所有人應聲而起,劍拔弩張。形勢極為不利,心遙倒是替對面的男子擔憂,于是搶言道,「以多欺少,傳出去不怕遭人恥笑?」

「哼,你以為誰會有這個機會傳出去?」又有個滿臉麻子的男人獰笑起來,顯然心遙也已經被牽扯其中,成為這群人要滅口的對象了。

對于石剎天而言,這些人渣根本微不足道,但此刻他竟然會擔心面前這個處世未深的小姑娘會應付不來。
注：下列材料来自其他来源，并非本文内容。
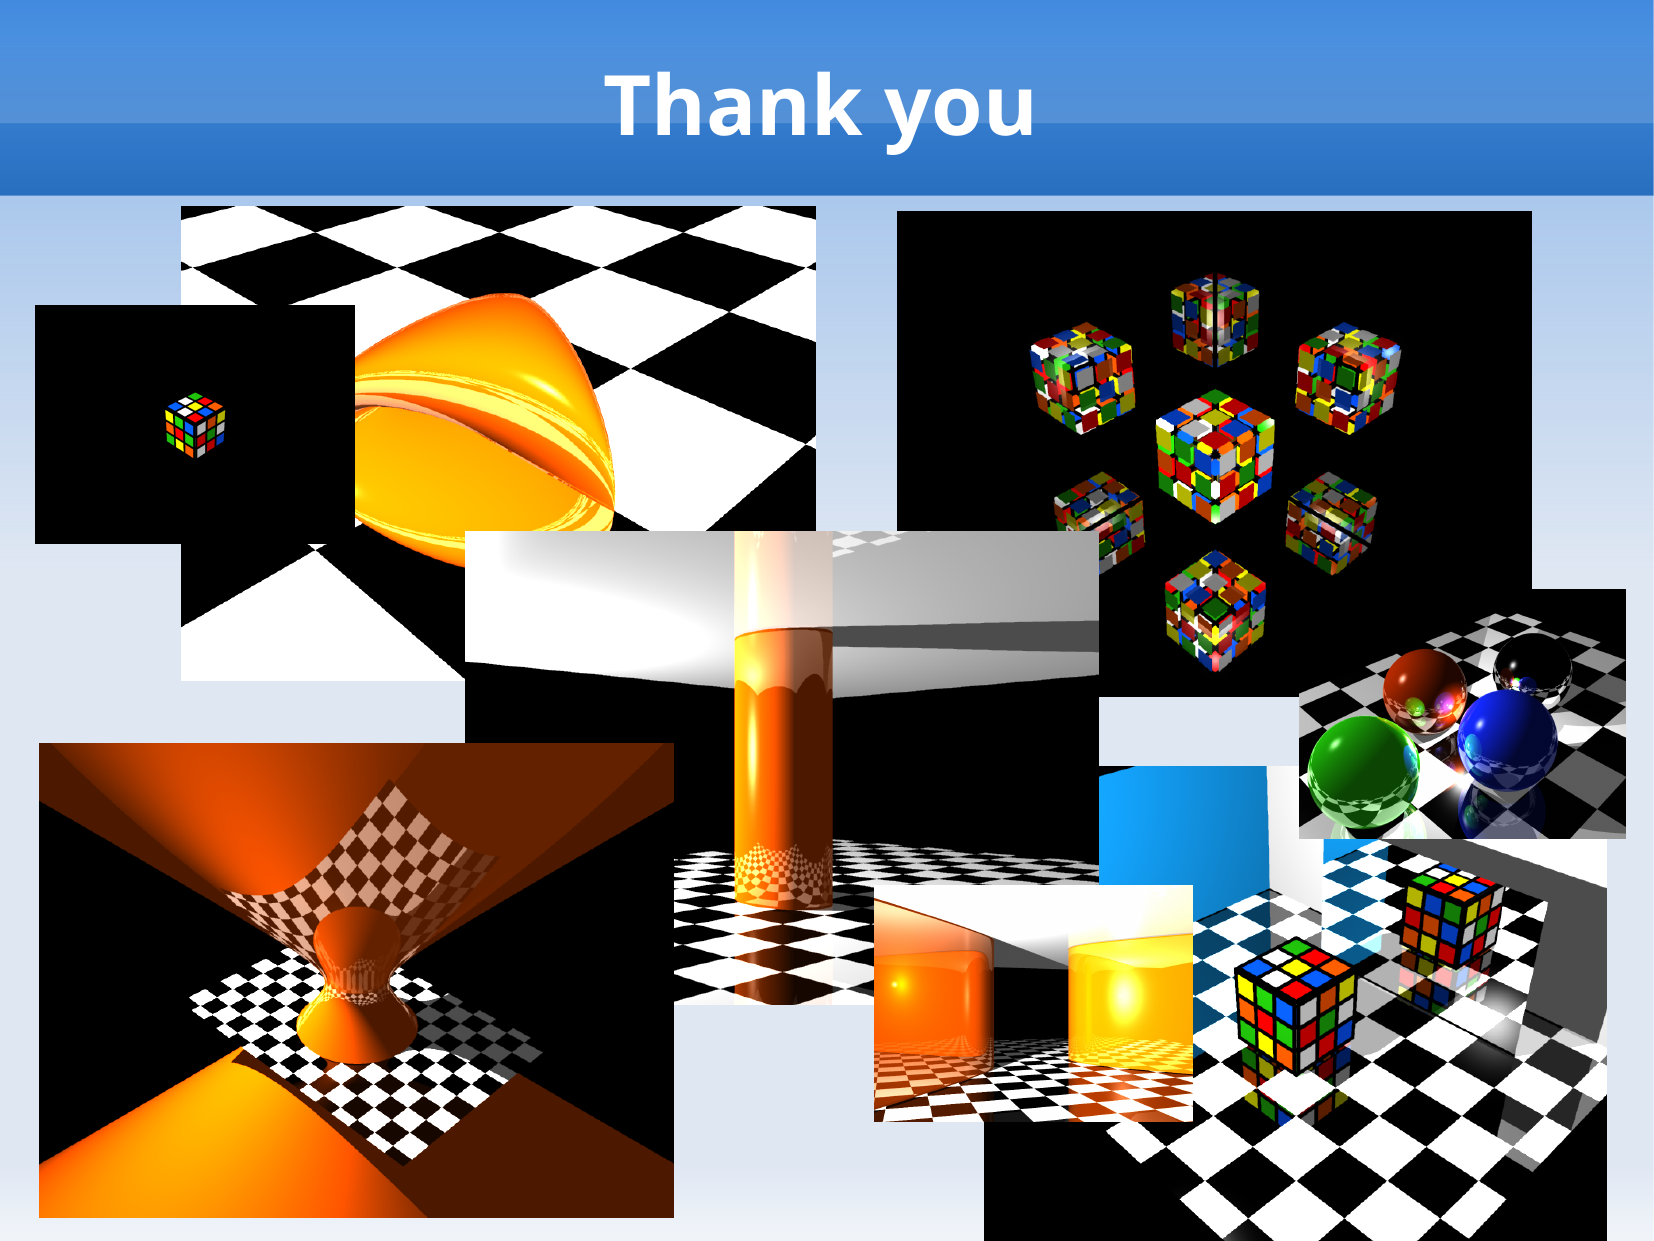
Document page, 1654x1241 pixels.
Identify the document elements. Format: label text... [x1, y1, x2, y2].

title Thank you [76, 0, 1566, 208]
picture [0, 0, 1654, 1241]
一向冷血無情的他為何會去關心一個陌生丫頭的死活?或許是因為她善意的多管閑事,也或許是因為她的模樣……

混戰開始了,石剎天根本沒有要拔劍出鞘的意思,他一個躍起,擋在了心遙的面前,「我會保護你!」

原本也擺開架勢的心遙倒是怔了怔,只見石剎天以劍鞘唰唰幾下,如風般在人群之間穿越,待他身形一定,他所及之人都紛紛各處受傷,直直倒下。

石剎天與那之前發號施令的男人對峙而立,石剎天一劍指天,突然,身形一變,身隨劍動,一道劍光連同身影一起射了出去,輕靈飄逸,硬生生的逼向了用劍指地的男人。男人腮邊肌肉不自在的抽搐了下,咬了咬牙迎了上去,然後就在與石剎天交手的那一瞬間,始料未及的是他空置的左手乘其不備射出了一枚暗器,暗器與他的劍鋒一致,襲向石剎天,同時,劍身成為了暗器的掩護,即便石剎天輕而易舉避開這一劍也難以避開這枚暗器!然而這一切全在心遙的眼里,千鈞一發之際,心遙容不得多想,飛奔上前推開了石剎天,硬生生用身體擋住了這一劍和那枚暗器,隨著那股鮮血涌出,人直直倒了下來,不省人事。

石剎天見狀,抽劍如光影般形成一條優美的弧度,光影消失,劍仍舊在鞘中。那男人的腦袋卻被劈下了一半,血漿四濺!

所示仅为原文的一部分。